350. Prove the equality: $\frac{\cos n\theta}{\cos^n\theta} = 1 - {}^nC_2\tan^2\theta + {}^nC_4\tan^4\theta - \ldots + A$, where $A = (-1)^{n/2}\tan^{n}\theta$ if $n$ is even, $A = (-1)^{(n - 1)/2}.{}^nC_{n - 1}\tan^n\theta$ if $n$ is odd.

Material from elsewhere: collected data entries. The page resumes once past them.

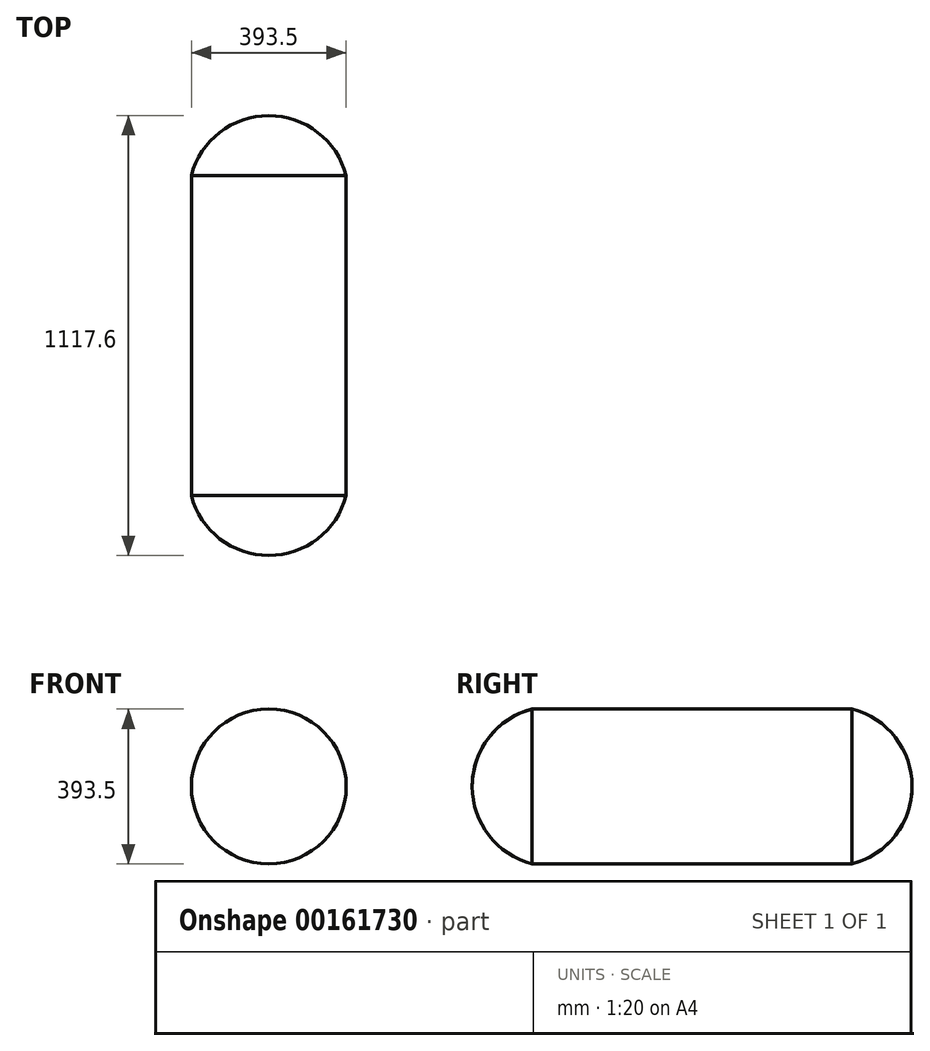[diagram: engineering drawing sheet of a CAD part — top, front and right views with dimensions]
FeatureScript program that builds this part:
annotation { "Feature Type Name" : "Feature", "Feature Type Description" : "" }
export const myFeature = defineFeature(function(context is Context, id is Id, definition is map)
    precondition{}
    {
        {
            var Q0;
            Q0=qCreatedBy(makeId("Right.planeOp"),FACE);
            var sketch = newSketch(context, id + "F0", { "sketchPlane" : qUnion([Q0])});
            skLineSegment(sketch, "E0", {"start": v(-406.4, 0) * mm, "end": v(406.4, 0) * mm});
            skArc(sketch, "E1", {"start": v(-558.8, 196.75) * mm, "mid": v(-516.24, 72.31) * mm, "end": v(-406.4, 0) * mm});
            skArc(sketch, "E2", {"start": v(406.4, 0) * mm, "mid": v(516.24, 72.31) * mm, "end": v(558.8, 196.75) * mm});
            skLineSegment(sketch, "E3", {"start": v(-558.8, 196.75) * mm, "end": v(558.8, 196.75) * mm});
            skSolve(sketch);
        }
        {
            var Q0;
            Q0 = qSketchRegion(id + "F0", true);
            var Q1;
            Q1=sQuery(id+"F0.wireOp",EDGE,"E3");
            revolve(context, id + "F1", {"entities" : qUnion([Q0]), "axis" : qUnion([Q1]), "revolveType" : RevolveType.FULL});
        }
    });
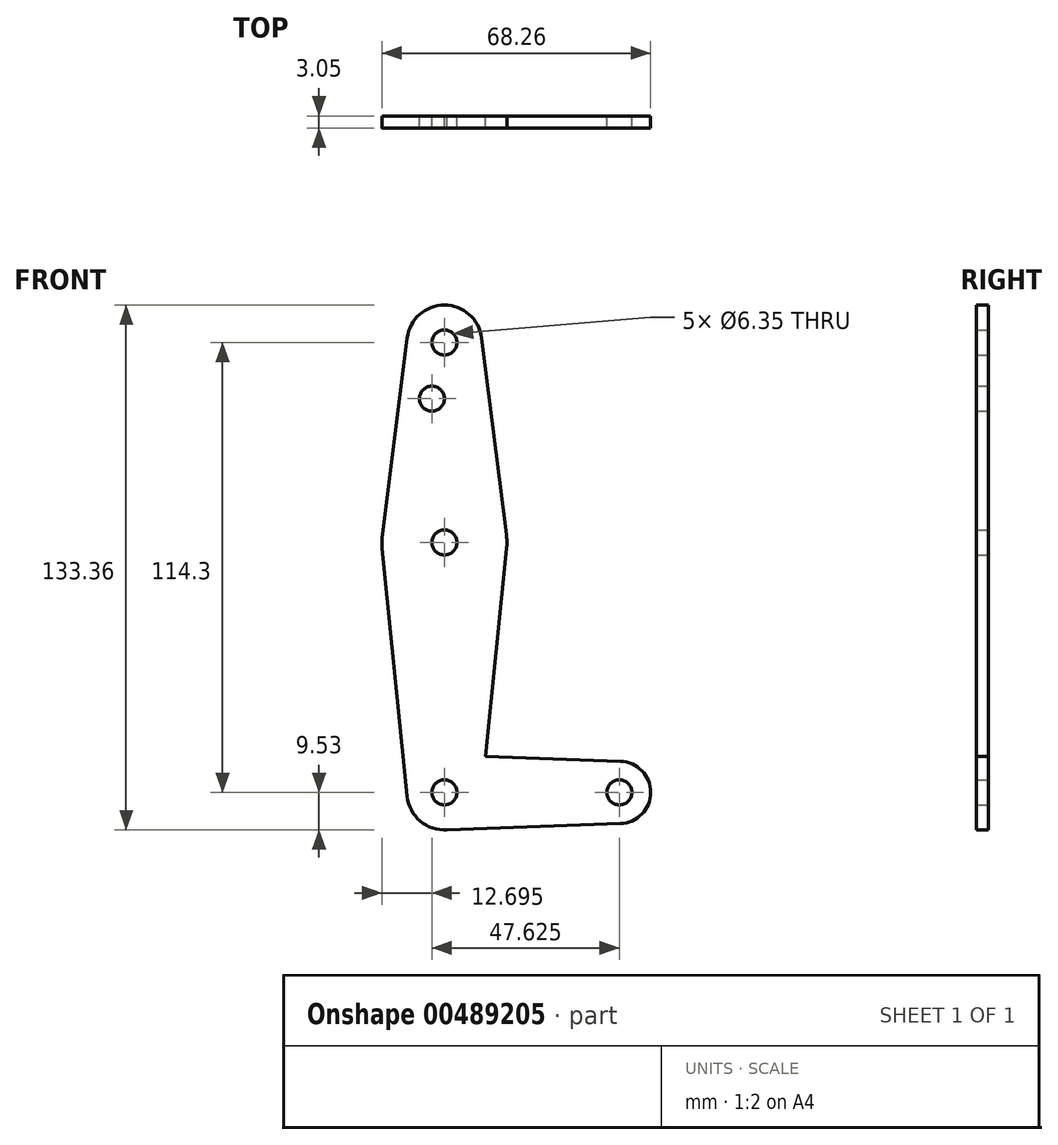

Solution: $(\cos\theta + i\sin\theta)^n = \cos^n\theta + i.{}^nC_1\cos^{n - 1}\theta\sin\theta + i^2.{}^nC_2\cos^{(n - 2)}\theta\sin^2\theta + \cdots + i^r.{}^nC_r\cos{(n - r + 1)}\theta\sin^{r - 1}\theta + \cdots$
Separating real part, $\cos n\theta = \cos^n\theta - {}^nC_2\cos^{n - 2}\theta\sin^2\theta + \cdots$
Taking into account the parity of $n$ and dividing both members of these equalities by $\cos^n\theta$, we get the required formulas.